June 26, 2022
The career of a dangerous, bloodthirsty fugitive stirs unrest in Texas

The career of a dangerous, bloodthirsty fugitive stirs unrest in Texas

Texans breathed a sigh of relief Friday after a fugitive suspected of killing five people was killed after escaping from prison where he was serving a life sentence for police murder in a story worthy of a TV series.

Gonzalo Artemio Lopez, 46, astonishingly escaped May 12 from a prison in Leon County, between Dallas and Houston, and has since been the target of a massive manhunt, the largest in the modern history of this southern state. United.

Jason Clark, a spokesman for the Texas Department of Criminal Justice, said the killings of these five innocents – one adult and four minors – were an “absolute tragedy.”

“But we breathe a sigh of relief because Lopez can no longer harm anyone,” he added during an impromptu press conference.

Lopez, who was sentenced in 2006 to life imprisonment for barbaric ax murder and kidnapping, sparked horror.

Physically, he would have been the perfect Netflix series villain: a shaved head, a square face, a pronounced, tattooed chest as well as biceps and a broad back. In short: a murderer’s profile, made even more dangerous due to his known ties to the Mexican mafia and gangs active in the prison.

cinematic escape

The circumstances of his escape illustrate his uncompromising determination.

That day, Lopez was transferred from his prison in Gatesville to another prison in Texas, in Huntsville, to get a medical appointment. The journey will be approximately 260 kilometers, and will take place in a prison bus guarded by armed agents.

His scheme required special observation and he was kept in an iron cage, his legs and hands chained.

The authorities could not explain how he managed to board the ship with a hidden kitchen knife, and then free himself from shackles. In addition, Lopez cut off the metal hinge of his cage, gained access to the driver’s cabin and forced him to stop the bus.

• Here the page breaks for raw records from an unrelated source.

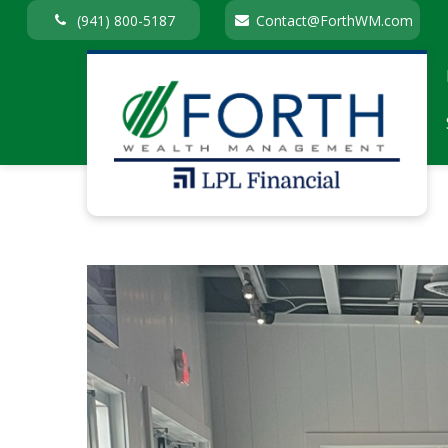
(941) 800-5187
Contact@ForthWM.com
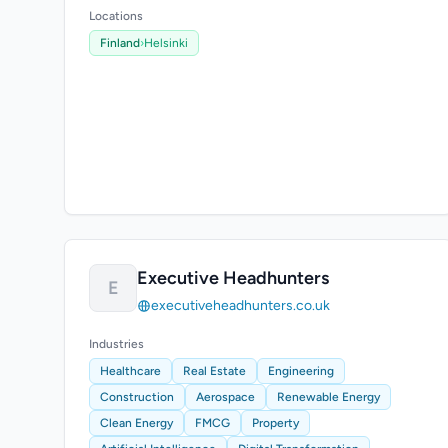
Locations
Finland
›
Helsinki
Executive Headhunters
E
executiveheadhunters.co.uk
Industries
Healthcare
Real Estate
Engineering
Construction
Aerospace
Renewable Energy
Clean Energy
FMCG
Property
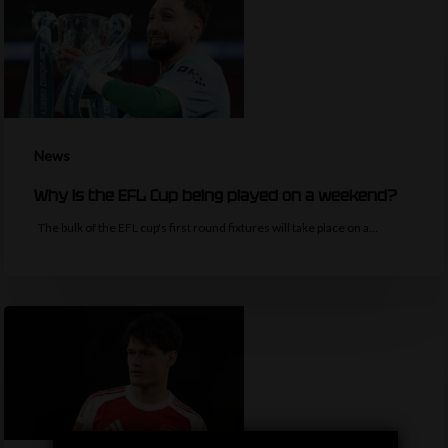
News
Why is the EFL Cup being played on a weekend?
The bulk of the EFL cup's first round fixtures will take place on a…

According to the information, a quarrel broke out between the detainee and the driver outside the car. Lopez stabbed the worker in the hand and chest. Another armed agent, positioned in the back of the bus, got off to try to neutralize the detainee.

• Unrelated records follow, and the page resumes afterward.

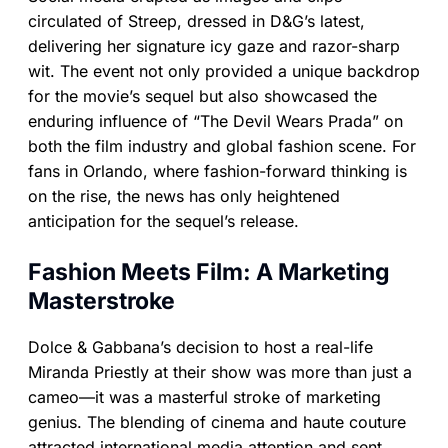
circulated of Streep, dressed in D&G’s latest,
delivering her signature icy gaze and razor-sharp
wit. The event not only provided a unique backdrop
for the movie’s sequel but also showcased the
enduring influence of “The Devil Wears Prada” on
both the film industry and global fashion scene. For
fans in Orlando, where fashion-forward thinking is
on the rise, the news has only heightened
anticipation for the sequel’s release.
Fashion Meets Film: A Marketing
Masterstroke
Dolce & Gabbana’s decision to host a real-life
Miranda Priestly at their show was more than just a
cameo—it was a masterful stroke of marketing
genius. The blending of cinema and haute couture
attracted international media attention and sent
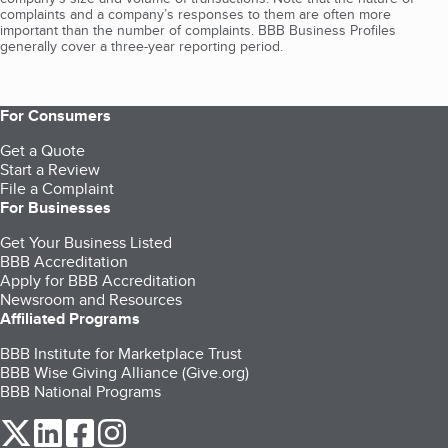
complaints and a company’s responses to them are often more
important than the number of complaints. BBB Business Profiles
generally cover a three-year reporting period.
For Consumers
Get a Quote
Start a Review
File a Complaint
For Businesses
Get Your Business Listed
BBB Accreditation
Apply for BBB Accreditation
Newsroom and Resources
Affiliated Programs
BBB Institute for Marketplace Trust
BBB Wise Giving Alliance (Give.org)
BBB National Programs
our Twitter (opens in a new tab)
our LinkedIn (opens in a new tab)
our Facebook (opens in a new tab)
our Instagram (opens in a new tab)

But Lopez managed to climb back into the driver’s compartment and take the wheel, leaving the two guards behind. They opened fire, causing a puncture of the rear tire of the car, which became difficult to maneuver. Indeed, a kilometer away, Lopez closed the road and left the bus and its passengers, entering the forest.

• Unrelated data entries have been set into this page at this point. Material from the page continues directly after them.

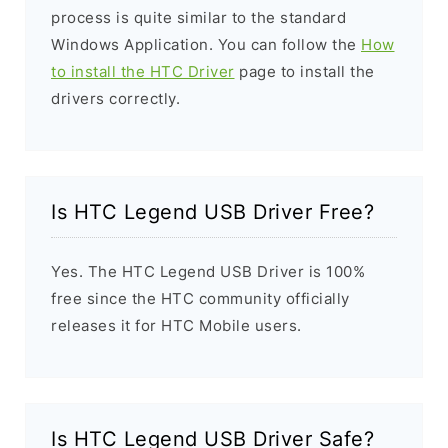
process is quite similar to the standard
Windows Application. You can follow the
How
to install the HTC Driver
page to install the
drivers correctly.
Is HTC Legend USB Driver Free?
Yes. The HTC Legend USB Driver is 100%
free since the HTC community officially
releases it for HTC Mobile users.
Is HTC Legend USB Driver Safe?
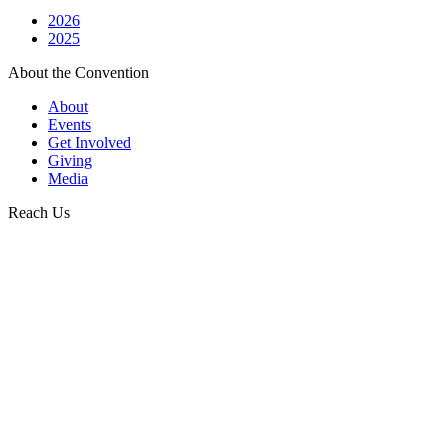
2026
2025
About the Convention
About
Events
Get Involved
Giving
Media
Reach Us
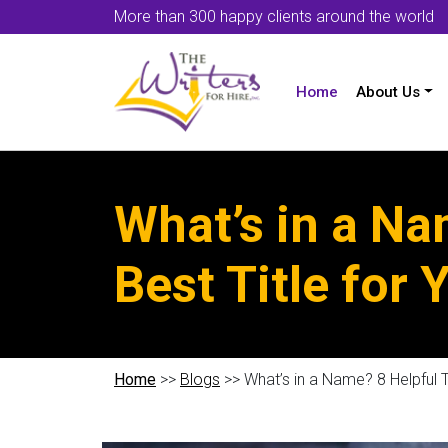
More than 300 happy clients around the world
Home
About Us
What’s in a Na
Best Title for
Home
>>
Blogs
>> What’s in a Name? 8 Helpful T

Dogs, horses and helicopters

From the start, hunting mobilized great resources and every police force available, backed by dogs, horses and helicopters. Location: a mountainous area that includes plains, forests, and rivers.

In portraits worthy of a Western John Ford, dozens of armed agents, in cowboy hats and on horseback, trotted the rugged terrain. But days passed without result. The reward provided for any information leading to Lopez’s arrest was reassessed up to $50,000.

The fugitive was, unsurprisingly, high on the wanted list in Texas, a state whose arrest rate far exceeds that of every democracy on the planet.

Finally, after three fruitless weeks, a concerned person called the police because their family members had not answered their phone calls. At his home, the police found five bodies. Noting the lack of a family car, the Chevrolet Silverado pickup truck, they alerted.

Behind the wheel of this Chevrolet, Lopez saw the end of his career: The truck was reported in Jordanton, south of San Antonio, pursued and finally stopped by a loose fender on the sidewalk.

Lopez, who was carrying an assault rifle and a pistol, opened fire on the police, but got it wrong. They responded by killing him on the spot.

It was “the end of an ordeal,” summed up by Clark, who is tasked with reporting the arrest to the Americans.